In a recent Capital Letter, I discussed the misallocation of capital that has been going on in the auto sector, a misallocation so great that one analyst quoted by Lea compares it with the dotcom bubble.

But one key difference between the EV mess and the dotcom fiasco is that the dotcoms did not employ that many people. Capital misallocation leads to capital destruction, and capital destruction leads to job destruction. The dotcoms did not employ that many people. But the auto industry employs hundreds of thousands. In countries with large auto industries, trouble in that sector will have a knock-on effect elsewhere economically. There will be political consequences, too, and they won’t be pretty,

Lea notes that the ending of EV subsidies in Germany led to a crash in sales of 30 percent. That number was exaggerated by pre-buying ahead of the end of the subsidy regime, but still. Sales are off by a similar amount in Sweden and Italy. In Norway, the deeply deceptive (it’s a long story) poster-country for Western EV enthusiasm, registrations have halved. In the U.K., EV sales are being propped up by tax-favored fleet buying. Individual buyers are no longer so keen. In the U.S. and Canada, some manufacturers are scaling back production because of lower-than-expected demand.

Adding another twist of the knife, there is the threat posed by exports of cheap Chinese EVs. With China’s economy in trouble (even if you are trusting enough to believe the recent GDP data), its EV manufacturers have additional reasons to shift product west (specifically to Europe), but they too may be running into resistance.

On April 8, the Financial Times reported that imported Chinese cars were piling up in European ports, in part because of logistical and paperwork problems, but also, according to some car-industry executives, because “Chinese carmakers were not selling their vehicles in Europe as fast as they expected.” This, they claimed, “was a big contributor to the glut at the region’s ports.”

Meanwhile, Lea explains:

Notwithstanding Chinese competition, European car manufacturers are in a bind: they face stiff regulatory demands to produce more zero-emission cars. If they drop production in line with lower demand then they face large penalties and fines.
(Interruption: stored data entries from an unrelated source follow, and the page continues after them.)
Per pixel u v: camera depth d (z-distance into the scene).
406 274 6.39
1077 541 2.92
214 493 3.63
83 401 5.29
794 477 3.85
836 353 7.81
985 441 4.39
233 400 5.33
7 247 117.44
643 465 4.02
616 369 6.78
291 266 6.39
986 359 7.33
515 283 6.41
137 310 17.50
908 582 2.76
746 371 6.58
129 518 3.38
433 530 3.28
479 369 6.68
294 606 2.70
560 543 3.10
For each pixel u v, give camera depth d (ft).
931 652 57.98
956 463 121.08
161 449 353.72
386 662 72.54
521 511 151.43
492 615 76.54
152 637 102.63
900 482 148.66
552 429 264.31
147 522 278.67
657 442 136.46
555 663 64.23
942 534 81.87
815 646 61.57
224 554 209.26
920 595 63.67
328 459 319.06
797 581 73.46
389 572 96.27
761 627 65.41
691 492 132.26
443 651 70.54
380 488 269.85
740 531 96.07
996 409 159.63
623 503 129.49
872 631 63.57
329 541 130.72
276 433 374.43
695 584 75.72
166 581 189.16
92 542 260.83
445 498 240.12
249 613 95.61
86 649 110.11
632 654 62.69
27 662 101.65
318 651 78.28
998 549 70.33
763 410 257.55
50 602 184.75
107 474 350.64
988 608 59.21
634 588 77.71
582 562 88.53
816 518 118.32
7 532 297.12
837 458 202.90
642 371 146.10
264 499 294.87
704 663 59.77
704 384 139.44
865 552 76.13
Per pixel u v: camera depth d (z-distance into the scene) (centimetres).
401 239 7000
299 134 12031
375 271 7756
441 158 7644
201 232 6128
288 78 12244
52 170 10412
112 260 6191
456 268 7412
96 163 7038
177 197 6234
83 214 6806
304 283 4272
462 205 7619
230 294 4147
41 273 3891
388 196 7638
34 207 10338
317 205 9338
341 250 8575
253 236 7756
Industry estimates suggest that Volkswagen, whose brands include Audi, Skoda and Seat, could already be facing annual fines in excess of €4 billion for missed CO₂ targets.

The U.K., governed by a dying Conservative government, has a similar regime, and the U.S. is heading in the same direction.

Meet your quota, comrade, or else.

As noted above, some companies are beginning to rein in EV production. Others, however, are ploughing on.

Ben Marlow in the Daily Telegraph:

Stellantis…is planning to introduce more than 75 fully electric models this decade [despite what its CEO thinks of EV technology], while Volkswagen has earmarked €180bn for electrification. It is a massive throw of the dice.

Elon Musk recently said that China’s electric upstarts will demolish most Western carmakers unless trade barriers are erected. But it may not come to that. Some could end up squandering such vast sums of capital that they end up destroying themselves.

The bailouts are coming.

Shareholders not in thrall to ESG or climate fundamentalism ought to start speaking out.

In the climate-fundamentalist Financial Times, Nathalie Thomas attempts to restore calm:

As long as governments maintain 2035 targets to ban new combustion engine vehicle sales, a tipping point should still come.

In other words, once their choice to buy anything else shrinks and is then abolished, drivers looking for a new car will appreciate how good EVs really are.

Life will be good on the collective farm. It really will.